Gerçekten de öyle değil mi,  geldiğimiz noktada Allah Resulünün attığı adımların izini süren insan-ı kâmillerin yolunu tutmuyor, nerede şeytanın izini iz süren onca sapkın dünyaperest,  onca cinci, onca sihirbaz vs. varsa onların yolu tutulduğu aşikâr. Peki sonuç? Resulullah (s.a.v.)’in çok önceden ümmetine bildirdiği üzere İslami yaşama biçiminin peşinden değil gayri İslami yaşama biçimini kalbe yerleştirmek suretiyle şeytan kılıklı tiplerin peşinden koşar hale gelmenin doğurduğu bir sonuçtur bu. Oysa bunalımdan çıkış yolu ne büyücüde, ne cincide, ne şunda ne bunda, bilakis Resulullah (s.a.v.)'in izini iz süren Rabbani âlimlerin kılavuzluğunda Allah ve Resulünün hakikatlerine sıkı sıkıya sarılmaktan geçer. Bakınız Resulü (s.a.v.) son veda hutbesinde buyurduğu gibi, ''Ben size iki şey bırakıyorum: birisi Allah'ın (c.c) kitabı,  ikincisi benim sünnetimdir.”

Evet, çare Allah’ın ipine sımsıkı sarılmaktan ve Resulullah’ın (s.a.v.) sünnetine yapışmaktan geçiyor. Sünnetine nasıl yapışılır diyorsanız, sahabenin hayatına bakmak kâfi.  Düşünsenize Peygamber (s.a.v.) namaz kıldıktan sonra tesbihatta sağ tarafa yüzünü çevirdiği zaman, yani namaz kıldıktan sonra yüzünü cemaate sağ tarafa döndüğü zaman Ashab-ı Kiram'da hepsi o tarafa yöneliyorlardı. Niye? Çünkü Peygamberimizin  (s.a.v.) nazarı üzerlerine sirayet etsin diye elbet. Zira Peygamberimizin nazarı sahabe üzerine sirayet ettiğinde Allah-u Zülcelâl’in nuru da beraberinde üzerlerine tecelli ediyordu.  İşte iz sürmek bu ya,  ''El-ulema’ü veresetü’l-enbiya'', yani Hz.
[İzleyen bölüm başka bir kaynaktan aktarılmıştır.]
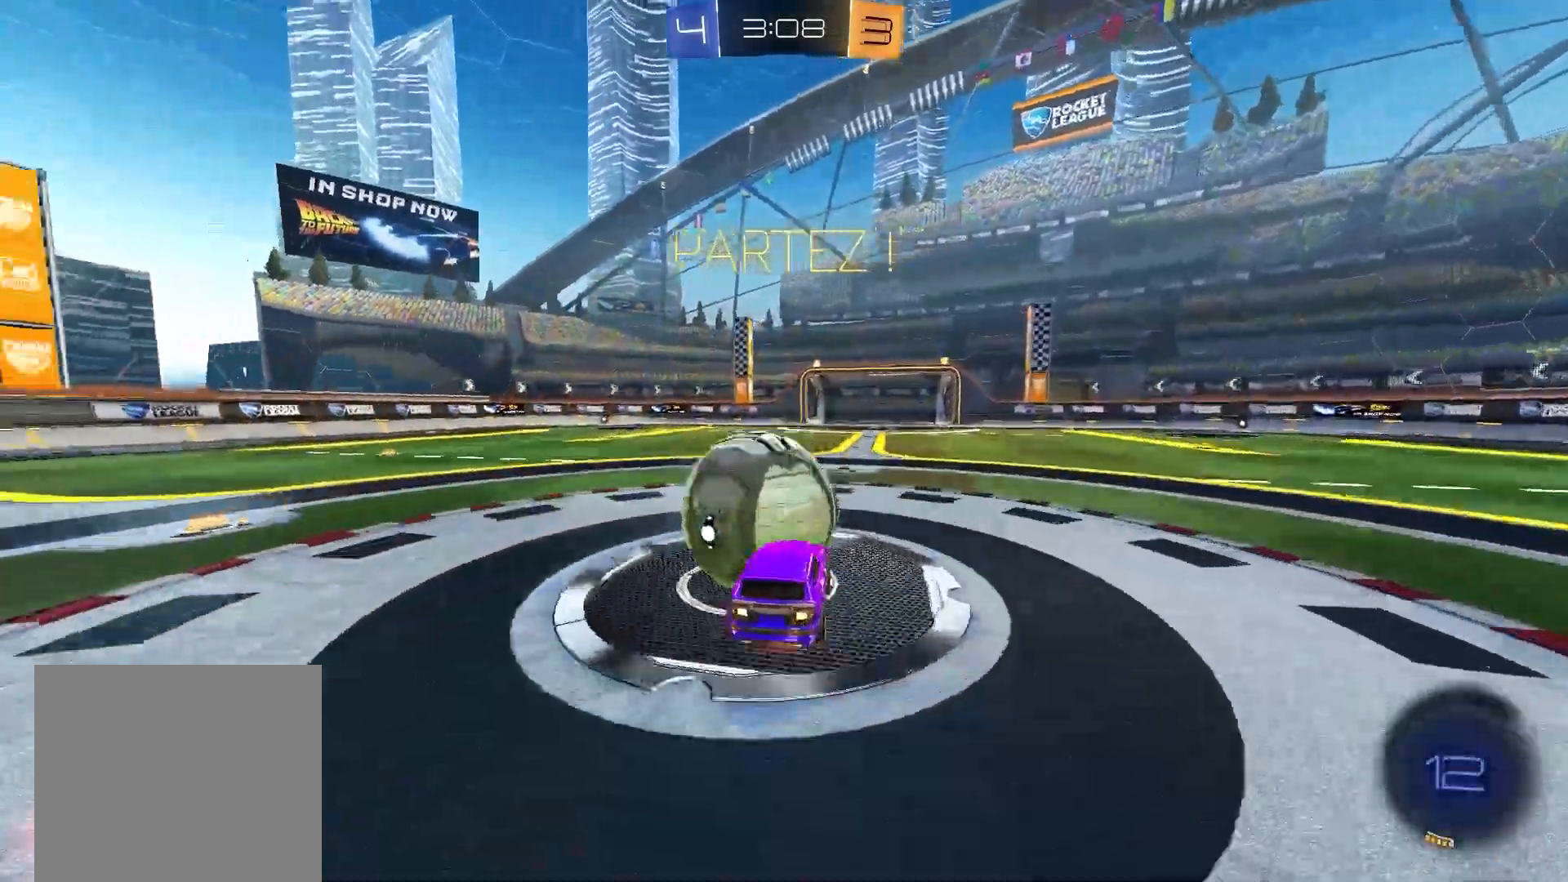
{"buttons": ["R1"], "right_stick": "center", "events": [[167, "R1", "down"], [417, "R1", "up"], [467, "R1", "down"]]}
Peygamber (s.a.v.)'den sonraki evliya ve ulemalar da aynı ‘Nazar ber kadem’ üzere adımlarını ataraktan iz sürüyorlar hep. Hele bir insanın üzerine Rabbani âlimlerin nazarı üzerine sirayet etmeye görsün, bu demektir ki o kişinin iyi olmasını bizatihi Yüce Allah (c.c) diliyor demektir. Ki, buna inancımız tam da. Hem nasıl inancımız tam olmasın ki, bakın Gavs-ı Hizani (k.s.) ''Bizim meclisimize gelip de, bizden menfaati olmayanlar, bizim yanımızdan uzaklaşsınlar.'' demiştir. 

Hz. Peygamber (s.a.v.) zamanında Hanzala isimli bir sahabe vardı ki, kendi kendine habire  ''Hanzala münafık oldu'' der dururmuş.  Tabi arkadaşları merak edip sorarlar:

''-Ya Hanzala! Habire niye böyle kendi kendine söylenip duruyorsun?  

O da cevaben.

''-Nasıl söylenmeyeyim ki, Hz. Peygamber'in (s.a.v.) huzuruna vardığımda halim başka oluyor. Eve geldiğim de bir başka oluyor. Şimdi soruyorum bu münafıklık alameti değil de,  peki ya nedir? Oysa Allah (c.c)  her yerde hazır ve nazırdır. Hiç kuşkusuz Yüce Allah, Hz. Peygamber (s.a.v.)’in yanındayken de hazır ve nazırdır. Keza Allah (c.c), eve döndüğümde de hazır ve nazırdır.  O halde Hz. Peygamber'in yanına vardığımda güzel hallere bürünüyorum da, evime geldiğimde aynı haller neden olmuyor?” 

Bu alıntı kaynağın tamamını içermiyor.